Africa, where the Worlds meet

Export-Import Bank of China (Exim Bank) president Li Ruogu (李若谷) told reporters on Sunday that China had built up a sustainable cooperation model with Africa, which had benefited the continent. The West had displayed a lot of misunderstanding about China’s push to invest outside its own borders: “Let them say what they want to say as we do what we want to do.” Asked about criticism that Chinese companies lacked transparency in their moves in Africa, Li replied that “Western countries should set an example in making public the resources they have grabbed in Africa in the past 400 years. Only after that can we come to the issue of China’s transparency”, writes the Wall Street Journal.

Exim Bank, set up in 1994, has a mandate to finance China’s imports and exports of machinery products, high-tech products, as well as its overseas projects and investment.

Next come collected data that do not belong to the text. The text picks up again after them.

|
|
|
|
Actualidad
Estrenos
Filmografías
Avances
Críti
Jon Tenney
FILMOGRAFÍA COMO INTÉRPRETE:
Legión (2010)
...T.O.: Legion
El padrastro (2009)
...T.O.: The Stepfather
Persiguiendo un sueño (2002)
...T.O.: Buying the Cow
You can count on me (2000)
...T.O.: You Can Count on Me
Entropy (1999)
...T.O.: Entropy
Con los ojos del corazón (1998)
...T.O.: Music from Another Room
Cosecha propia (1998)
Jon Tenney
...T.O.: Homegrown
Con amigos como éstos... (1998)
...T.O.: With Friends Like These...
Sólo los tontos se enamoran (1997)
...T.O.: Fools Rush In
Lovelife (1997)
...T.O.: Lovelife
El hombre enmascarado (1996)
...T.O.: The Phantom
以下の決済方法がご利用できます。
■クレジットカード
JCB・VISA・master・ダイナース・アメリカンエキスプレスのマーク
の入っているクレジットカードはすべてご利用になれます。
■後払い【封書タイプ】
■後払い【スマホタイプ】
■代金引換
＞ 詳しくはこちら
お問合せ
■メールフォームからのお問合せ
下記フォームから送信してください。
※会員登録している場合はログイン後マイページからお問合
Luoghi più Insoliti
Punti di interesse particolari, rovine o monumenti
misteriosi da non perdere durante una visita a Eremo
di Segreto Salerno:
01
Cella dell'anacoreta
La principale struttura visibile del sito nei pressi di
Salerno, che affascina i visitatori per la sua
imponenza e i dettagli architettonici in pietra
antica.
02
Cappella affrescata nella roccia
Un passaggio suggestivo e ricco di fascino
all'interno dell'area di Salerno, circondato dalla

Partly helped by the growing presence of Chinese state-owned banks including Exim Bank, China’s investment in Africa has kept growing in recent years in various areas from power stations to telecommunications projects.

Also on Sunday, during a press conference at the National People’s Congress, Chinese foreign minister Yang Jiechi (杨洁篪) called on the international community to respect Africa’s freedom to choose its partners, pointing out that China’s share as an importer of African oil was only 13 per cent, while Europe and the United States imported more than 30 per cent each, and that Chinese investment in African oil fields was one sixteenth of overall investment, while American and European investments were much higher. “We cooperate with African and other countries on the basis of equality and mutual benefit, said Yang. “I’d like to make it clear that Africa belongs to the African people, that the African people are the masters of the African continent [correction/update: and that others] aren’t there unless they are invited”, Chine-Informations quotes Yang.

Competition for African natural resources goes hand in hand with ideological issues, and image campaigns. Western countries have frequently called for African governments to account to their people. “The Nigeriens must know how much money is paid (…) where the money goes, how it is used. These are the methods of the twenty-first century,” French president Nicolas Sarkozy said during a visit to Niger in March last year.

Given China’s political system, it isn’t surprising that Beijing equates every African government with “the African people”. China’s embassy in Harare reportedly threw a birthday party for Zimbabwe’s president Robert Mugabe last month, and a Zimbabwean journalist wrote an article for the Southern Africa Times in October, describing what he had learned during a stay in China, notably that

“in such a diverse country with a huge population, things would be unwork­able without a unified will along with individual crea­tivity.”

The Southern Africa Times is apparently co-owned by Zimbabwe Newspapers Limited and New Era Corporation of Namibia.

Yang Fan (杨帆), formally a representative for China’s Nuctech company in Namibia, reportedly used to co-manage a local Namibian company in his private capacity until last year. A corruption trial began last year, and apparently hasn’t come to a conclusion so far. The money, allegedly diverted by the local company’s managers from a US$12.8 million down payment on 13 scanners, was to be used for paying the supplier, Nuctech. The Exim Bank was the main financer of the deal, and CCP and state chairman Hu Jintao‘s son Hu Haifeng had been president of Nuctech until 2008, when he was promoted to a post with Tsinghua Holdings

Apparently unrelated to the final outcome of the trial, a US-$ 100 mn credit line was cancelled by Namibia’s government late in 2008. There seems to be some disillusionment among Namibian officials – Namibians should “shake off” their naivety in our dealings with our former benefactors during the liberation struggle, First National Bank of Namibia Group’s chief executive officer Vekuii Rukoro suggested last year.

China, Western countries and others interested will have to compete for business with Africa. In the long run, this may really benefit Africa for the first time in modern African history. If China’s cooperation with African and other countries on the basis of equality and mutual benefit continues to feature similar qualities as the way many local ganbus in China run their entailed estates, China’s share in Africa’s trade could remain comparatively modest – unless it manages to put or keep its buddies at some of the continent´s crucial political switchpoints.

JR stays tuned for a fascinating showcase of international relations.